◆ Sobre a tarefa
Retome o trecho sobre bem-estar individual e política e prossiga a escrita a partir da última frase.
::: Trecho do documento :::
As relações entre o bem-estar individual e a política são historicamente complexas e sociologicamente ambíguas. Variam, num amplo contínuo, desde uma visão em que aparecem como indissociáveis até outra, em que são percebidos como domínios distintos e independentes. Entre outras variáveis, está em jogo a representação do indivíduo e de sua subjetividade. A dialética entre os mundos externo e objetivo e interno e subjetivo tem na trajetória e identidade individuais a explicitação de suas contradições e riqueza.
A independência americana é, como mostra Darnton, entre outros, um marco fundamental na história moderna para o desenvolvimento de uma democracia política que tem nos indivíduos cidadãos seus autores e atores principais. Por sua vez, a sociedade brasileira, se, por um lado, participa de uma tradição ocidental moderno-contemporânea, por outro tem características próprias, com direções e interpretações peculiares.
Possivelmente não tenhamos um equivalente ao "american way of life". Mas, quando se fala em cultura brasileira, de algum modo estabelecemos fronteiras simbólicas em torno de um tipo de identidade nacional. Numa época em que a globalização parece ter se tornado em tema dominante, pode soar estranho aos modernizantes mais frenéticos a insistência de alguns cientistas sociais em sublinhar a singularidade de uma sociedade, ao invés de valorizar a interdependência de uma já de há muito anunciada aldeia global.
Isso nos leva, retomando temas caros da história da antropologia, a nos debruçar sobre as diferenças entre o valor indivíduo nas sociedades brasileira e norte-americana, particularmente no que se refere à problemática da felicidade.
::: Dados fornecidos :::
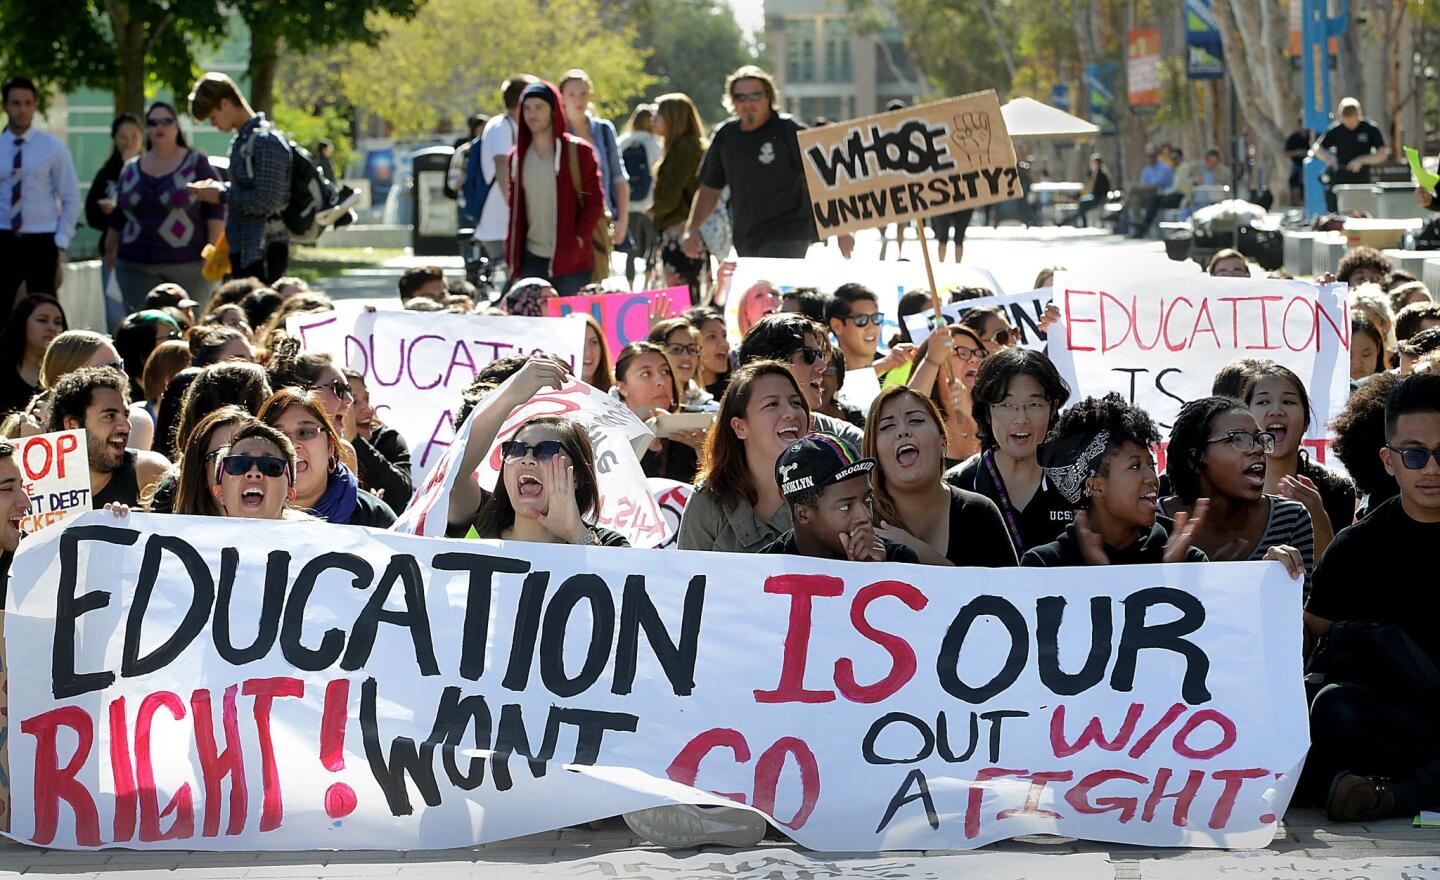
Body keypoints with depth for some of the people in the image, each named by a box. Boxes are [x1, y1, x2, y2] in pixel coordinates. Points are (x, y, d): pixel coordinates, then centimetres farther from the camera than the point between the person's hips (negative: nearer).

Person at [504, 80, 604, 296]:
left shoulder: (577, 151, -2)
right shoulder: (518, 156, 12)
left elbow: (595, 201, -3)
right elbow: (515, 207, 15)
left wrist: (578, 240, -14)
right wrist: (512, 257, 7)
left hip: (571, 261, -4)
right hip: (531, 260, 4)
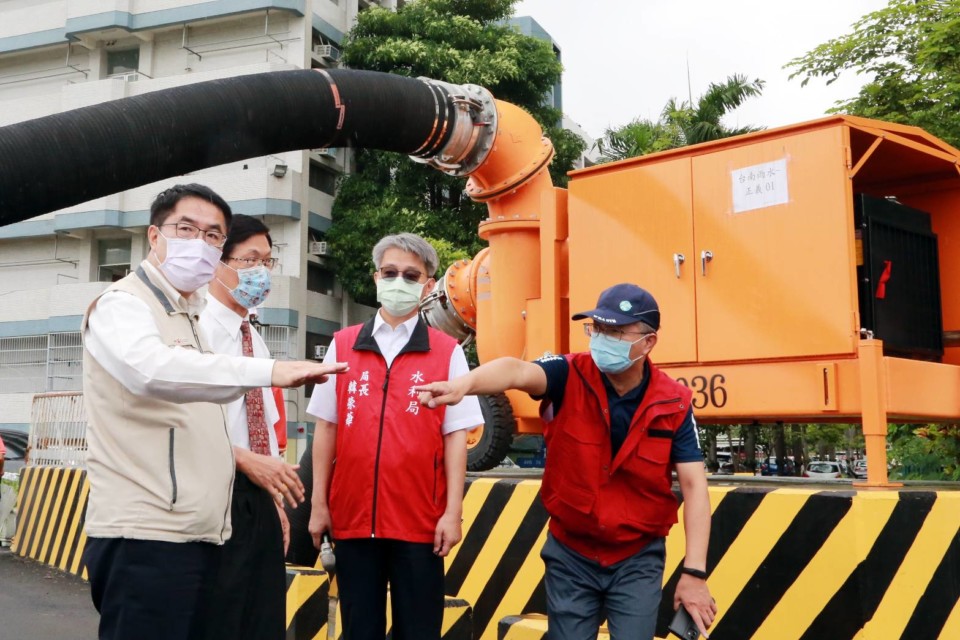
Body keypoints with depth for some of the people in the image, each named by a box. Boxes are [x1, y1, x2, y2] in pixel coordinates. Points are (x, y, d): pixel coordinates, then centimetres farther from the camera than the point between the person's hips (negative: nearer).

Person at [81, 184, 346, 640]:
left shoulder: (191, 316, 20)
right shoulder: (123, 304, -8)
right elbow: (152, 369, -31)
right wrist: (268, 371, -38)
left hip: (195, 534, 9)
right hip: (145, 536, -9)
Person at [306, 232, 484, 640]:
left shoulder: (447, 353, -1)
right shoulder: (343, 346, 6)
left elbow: (455, 436, -2)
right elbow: (327, 427, 7)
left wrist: (453, 511, -7)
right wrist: (318, 503, 5)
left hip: (419, 523, -2)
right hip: (351, 518, 2)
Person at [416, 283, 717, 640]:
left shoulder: (673, 404, -10)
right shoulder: (570, 376, -14)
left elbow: (694, 487, -10)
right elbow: (518, 372, -34)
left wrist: (694, 573, -16)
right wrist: (464, 384, -56)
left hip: (638, 560, 0)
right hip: (570, 554, 1)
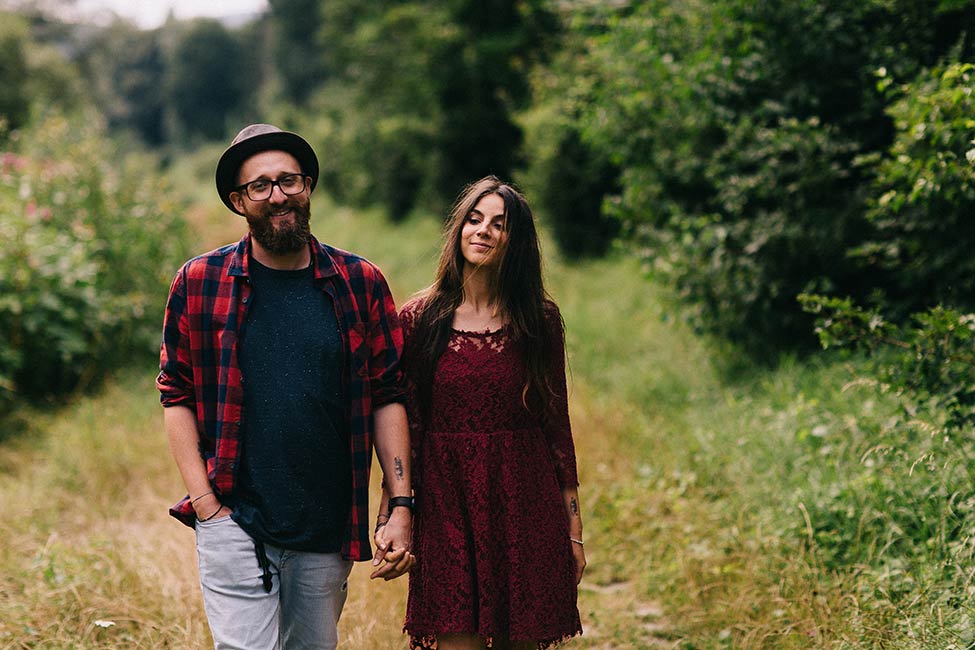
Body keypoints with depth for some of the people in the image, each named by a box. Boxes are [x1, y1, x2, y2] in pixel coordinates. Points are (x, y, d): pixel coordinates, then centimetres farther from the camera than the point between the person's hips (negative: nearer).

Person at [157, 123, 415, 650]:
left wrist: (401, 507, -3)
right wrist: (204, 502, -6)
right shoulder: (200, 283, 1)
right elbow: (176, 395, 2)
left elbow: (387, 398, 4)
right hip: (233, 521, -2)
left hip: (327, 530, 2)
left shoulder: (360, 284, 4)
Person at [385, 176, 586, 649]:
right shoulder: (418, 320, 1)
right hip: (447, 508, -1)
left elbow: (557, 423, 7)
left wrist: (574, 529, 6)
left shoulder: (539, 320, 3)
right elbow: (403, 429, 3)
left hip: (526, 507, 1)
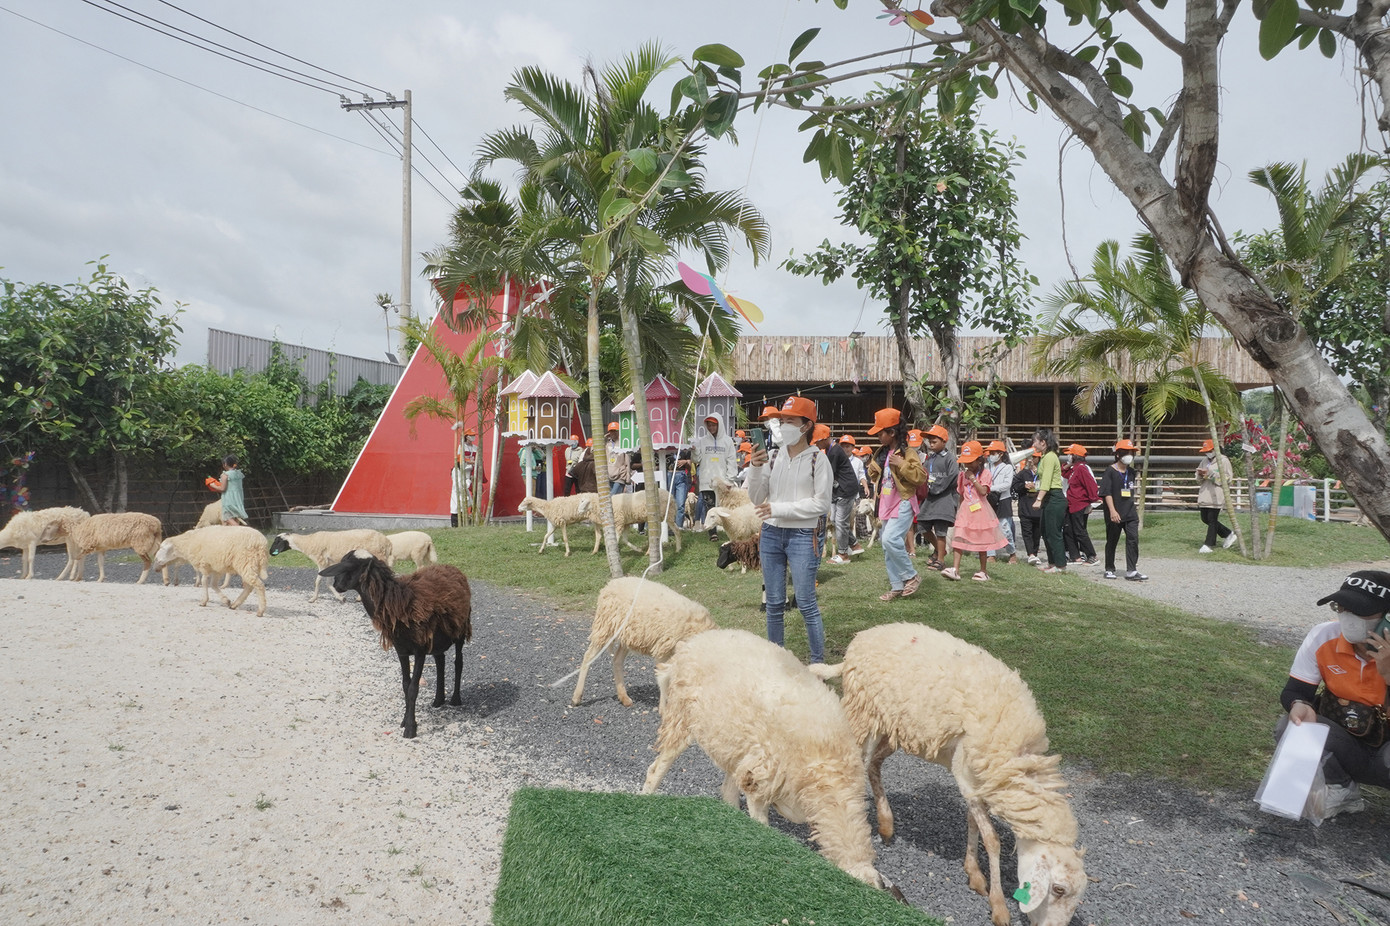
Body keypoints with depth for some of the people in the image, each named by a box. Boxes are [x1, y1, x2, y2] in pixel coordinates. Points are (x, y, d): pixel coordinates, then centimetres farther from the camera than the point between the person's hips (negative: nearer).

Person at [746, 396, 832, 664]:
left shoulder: (817, 459, -7)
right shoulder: (773, 456, 4)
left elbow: (821, 503, -11)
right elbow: (756, 499, 5)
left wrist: (779, 508, -14)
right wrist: (755, 468, -11)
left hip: (802, 536, -4)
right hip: (771, 534, 4)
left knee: (806, 603, -3)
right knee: (774, 603, 12)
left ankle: (818, 662, 9)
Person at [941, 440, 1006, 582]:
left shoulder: (984, 473, -5)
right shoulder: (963, 474, 11)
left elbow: (983, 491, -19)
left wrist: (972, 478, -17)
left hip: (980, 511, -4)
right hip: (965, 510, 4)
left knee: (982, 543, 7)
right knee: (958, 539, -9)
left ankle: (983, 571, 18)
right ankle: (955, 569, -13)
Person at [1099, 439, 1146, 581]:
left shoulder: (1131, 472, 10)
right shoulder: (1110, 471, -8)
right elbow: (1106, 492, -15)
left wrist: (1133, 508, 19)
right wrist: (1112, 511, -23)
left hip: (1130, 512, 5)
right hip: (1115, 514, -5)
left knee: (1133, 539, -5)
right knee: (1112, 541, 7)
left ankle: (1131, 571, -3)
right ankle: (1109, 569, 19)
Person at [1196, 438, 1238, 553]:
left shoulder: (1223, 461, -4)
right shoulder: (1204, 461, 18)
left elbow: (1227, 478, -12)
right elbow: (1199, 480, 21)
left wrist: (1210, 474, -17)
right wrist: (1200, 475, -3)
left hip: (1216, 496, -8)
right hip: (1204, 495, 8)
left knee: (1212, 519, -7)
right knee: (1205, 519, 10)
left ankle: (1209, 545, -2)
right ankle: (1228, 534, 26)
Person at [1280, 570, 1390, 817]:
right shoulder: (1323, 637, -15)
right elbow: (1295, 691, -10)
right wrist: (1300, 705, -33)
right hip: (1341, 743, 3)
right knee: (1290, 725, -24)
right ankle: (1342, 790, -3)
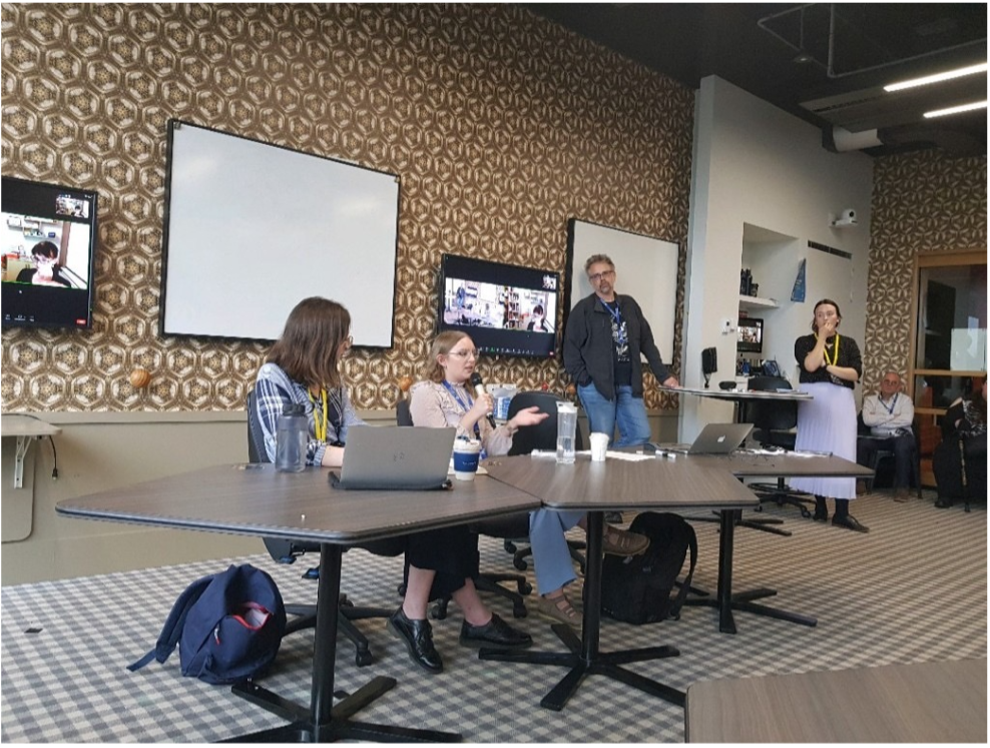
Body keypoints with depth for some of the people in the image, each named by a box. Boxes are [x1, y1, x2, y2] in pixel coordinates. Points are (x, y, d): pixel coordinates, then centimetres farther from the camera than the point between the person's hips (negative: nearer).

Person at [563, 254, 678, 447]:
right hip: (597, 386, -5)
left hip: (628, 386, 5)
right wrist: (584, 380, -11)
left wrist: (663, 375, 11)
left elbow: (647, 343, 16)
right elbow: (570, 348, -3)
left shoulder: (630, 305, 14)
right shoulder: (583, 309, -1)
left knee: (641, 435, 0)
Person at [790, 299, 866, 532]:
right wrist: (822, 337, -4)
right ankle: (820, 506, 10)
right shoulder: (804, 342, 6)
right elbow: (810, 365, -12)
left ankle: (842, 513, -9)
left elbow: (856, 373, -1)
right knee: (814, 452, 0)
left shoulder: (848, 344, 12)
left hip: (840, 402, 1)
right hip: (813, 401, -1)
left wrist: (829, 367, -12)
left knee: (842, 454, -7)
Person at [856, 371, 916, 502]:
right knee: (861, 443, -28)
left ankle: (902, 487, -22)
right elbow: (867, 420, -10)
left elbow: (907, 420, -13)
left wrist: (879, 420, -10)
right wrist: (893, 417, -8)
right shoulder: (870, 399, 9)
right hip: (878, 438, 1)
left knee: (903, 444, -35)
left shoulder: (905, 400, 8)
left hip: (901, 437, -1)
:::
◆ Área de resposta
Já existe uma bibliografia respeitável, de Vianna Moog a Roberto da Matta, em que são estabelecidas comparações mais ou menos sistemáticas entre Brasil e EUA. Para os meus propósitos importa, sobretudo, frisar o pouco espaço culturalmente existente na sociedade brasileira para a emergência da noção de cidadania associada à representação de um indivíduo sujeito. Isto se deve à predominância de um modelo hierárquico organizador da vida social, que valoriza e legitima as diferenças entre as categorias, dando, com isso, peso desigual aos indivíduos, englobados por uma lógica relacional.
Historicamente, o Brasil viveu mais de 300 anos sob a égide da monarquia absolutista portuguesa, onde os indivíduos eram antes e acima de tudo vassalos da coroa. Obviamente, existiam as distinções hierárquicas entre estes, das quais a mais significativa era aquela entre senhores e escravos. O nosso processo de independência, como se sabe, ao contrário dos Estados Unidos, não significou uma valorização efetiva da noção iluminista de cidadania. Esta se restringia a pequenos grupos insulados dentro de uma sociedade envolvente regida pela hierarquia.
O Império e posteriormente a República do Brasil, embora com variações de matiz, deram continuidade ao modelo político ancorado a uma hierarquia sociocultural abrangente. As relações entre cidadania, república e monarquia também estimulam inesgotáveis reflexões, mas cabe salientar que o sistema republicano nos Estados Unidos esteve desde o início estreitamente colado às noções de liberdade e responsabilidade individuais, valores constitutivos daquela sociedade. A importância do protestantismo, o peso do livre arbítrio e da iniciativa individual, a rejeição vigorosa da monarquia absolutista e de sua interferência na vida privada, são algumas das variáveis fundamentais que valorizam não só o indivíduo e seus direitos públicos, mas também as suas características e peculiaridades subjetivas. Nesse sentido, o direito individual à felicidade como princípio político é expressão não só de um individualismo genérico, mas de uma percepção específica do valor indivíduo em sua dimensão mais interna.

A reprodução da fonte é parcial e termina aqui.